My stay during the residency at Lichtenburg studio was a self-exploratory research lab and became a place and time for me to reflect on my practice. The lab for me was distributed with a dedicated workshop studio space, local bicycle rides, conversations with local creative practitioners, traveling around the city on the local trains, and a couple of chances to meet with scholars and academics.
© Srinivas Harivanam
The time at residency allowed me to involve in various discussions related to the politics of space, language, and identities. And a chance to investigate multiple happenings in contemporary art within Berlin and Germany. Having spent some days cycling around the Lichtenburg district and the surrounding areas, the foregrounding feature that was attractive to me most was the city's voices and histories narrated on its skin and architectural settings.
© Srinivas Harivanam
My curiosity about the river spree and Rummesldburg bay landscape led me to delve into stories around it from the GDR times to today. Particularly interested in the recent developments in politics around the bay region due to construction activities. The bay has also been under a lot of focus for the last few years because of intense, rapid development and the consequence of these changes in the landscape.

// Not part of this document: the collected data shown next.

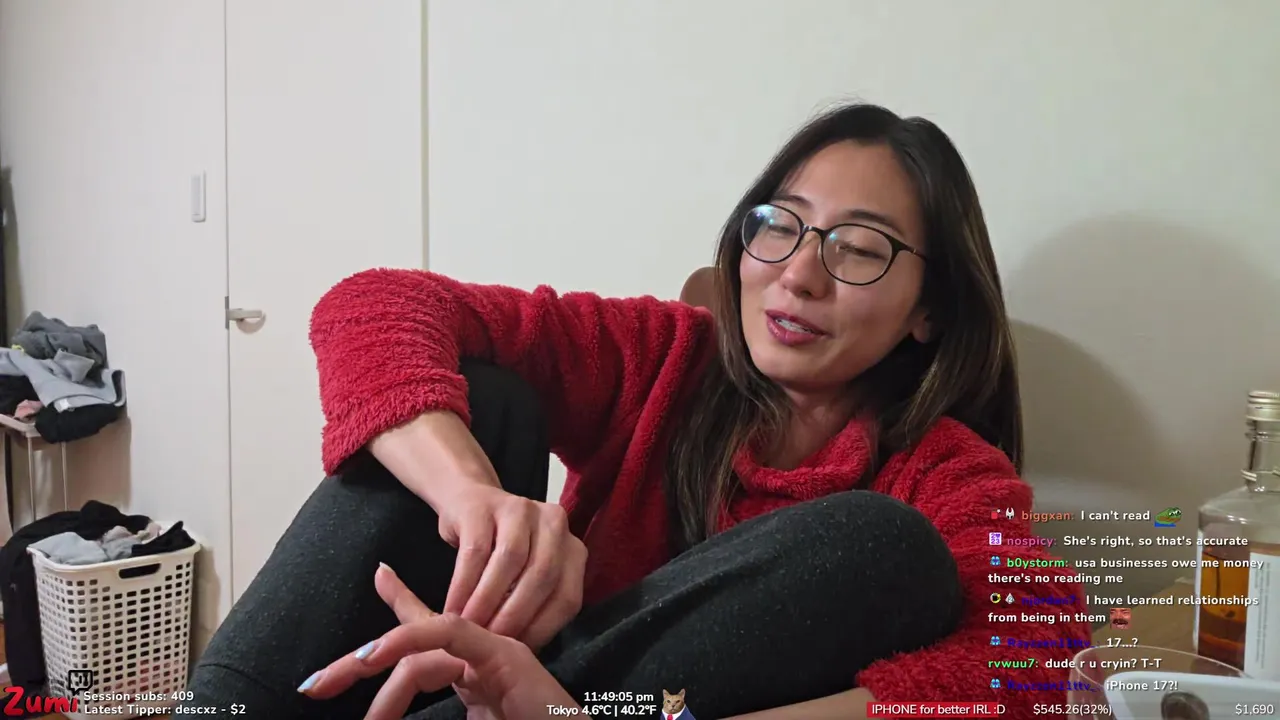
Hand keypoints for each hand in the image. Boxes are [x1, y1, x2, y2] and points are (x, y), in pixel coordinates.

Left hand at [301, 564, 580, 719]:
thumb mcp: (473, 718)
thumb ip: (435, 701)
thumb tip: (384, 716)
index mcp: (474, 669)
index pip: (424, 634)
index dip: (390, 616)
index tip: (355, 617)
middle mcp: (482, 652)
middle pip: (411, 640)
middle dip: (355, 662)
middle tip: (313, 685)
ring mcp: (494, 649)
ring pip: (420, 645)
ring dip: (374, 668)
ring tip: (348, 701)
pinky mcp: (502, 653)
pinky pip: (447, 634)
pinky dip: (407, 640)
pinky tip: (376, 656)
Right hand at [436, 483, 586, 649]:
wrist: (467, 502)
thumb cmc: (497, 553)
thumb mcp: (526, 576)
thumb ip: (534, 606)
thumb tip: (523, 658)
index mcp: (572, 548)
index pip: (567, 596)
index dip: (542, 629)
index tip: (515, 654)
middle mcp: (554, 523)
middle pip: (542, 577)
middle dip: (514, 616)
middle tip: (488, 644)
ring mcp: (520, 508)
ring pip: (510, 561)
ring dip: (487, 601)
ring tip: (468, 628)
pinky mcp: (484, 505)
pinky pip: (475, 551)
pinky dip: (463, 585)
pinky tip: (452, 608)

The research unfolded with an urban site-specific installation in a move to erase the fences and walls around Rummesldburg bay, Berlin. The interventions were an attempt to dispel the fence, which acts as a medium, to justify the bifurcation by building costly condominiums and corporate buildings, flagging the possibilities of cultural space and social housing, and allowing the real estate price to rise. Intervention intends to comment on and antithesis to the larger border systems, boundaries, exclusions, and discriminations worldwide, which manifest in human gaze to allow human suffering possible.